Cost per engagement: price of writing post divided by average engagement volume.
Once all necessary data have been collected/computed, all data from different industries are combined into an integral and standardised database.
Social media engagement cost analysis:
By comparing the data from three different industries, we can measure the Engagement Rates Distribution Density within the influencer profiles in those industries. In our example below, we ran the profiles in the cosmetics, gaming and travel industries.
Takeaway: distribution of engagement rate varies between industries in terms of standard deviation.
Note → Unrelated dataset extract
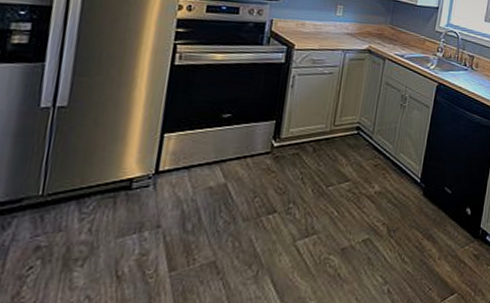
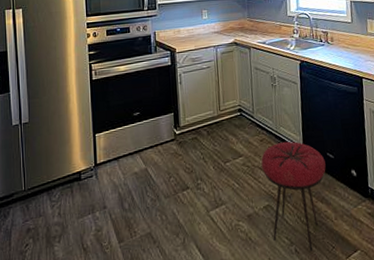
stool: none [365,169,442,292] -> present [261,141,326,251]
1. Does more followers equal higher price per social media engagement?
Takeaway: greater engagement volume is likely to lead to lower price per unit engagement.
2. Is it normal when a KOL’s follower base doubles in 1/2/3 months?
Takeaway: A healthy growth of a KOL account should show a gradual increase in followers along with a similar increase in likes and shares.
3. How long does the fame of an influencer last?
This diagram shows the behavior of a KOL’s follower base in a given time frame. The influencer was changing his editorial style at the end of 2017, after noticing a lower engagement a little past his peak of fame. In order to stay more relevant, the influencer started to post a new type of content (video), which brought some interest back. But the general trend of the fame of influencer is downward.
Takeaway: An average KOL account will see their number of followers and engagement decrease as the Influencer “grows older”. Unfortunately, fame on these platforms is often gone just as quickly as it appears.
4. Zombie fans – do KOLs buy them every day?
In our next analysis we took a look at the three big industries and analysed the follower background of a given KOL. Basically, we took a look at the number of followers that KOL followers have. Obviously, if a follower of an account has no followers of his own – it might be a zombie fan. We also took into account other popular ways to determine zombie fans available out there.
What we found is: Distribution of follower fans for all industries are bimodal in shape (there are two peaks). Our highest suspicion is that the first peak represents an account’s zombie fans.
High quality zombie fans whose characteristics include having an unnaturally low number of followers
Takeaway: follower inflation is common in the most popular industries, and the structure varies between industries. Most KOLs in China have zombie fans.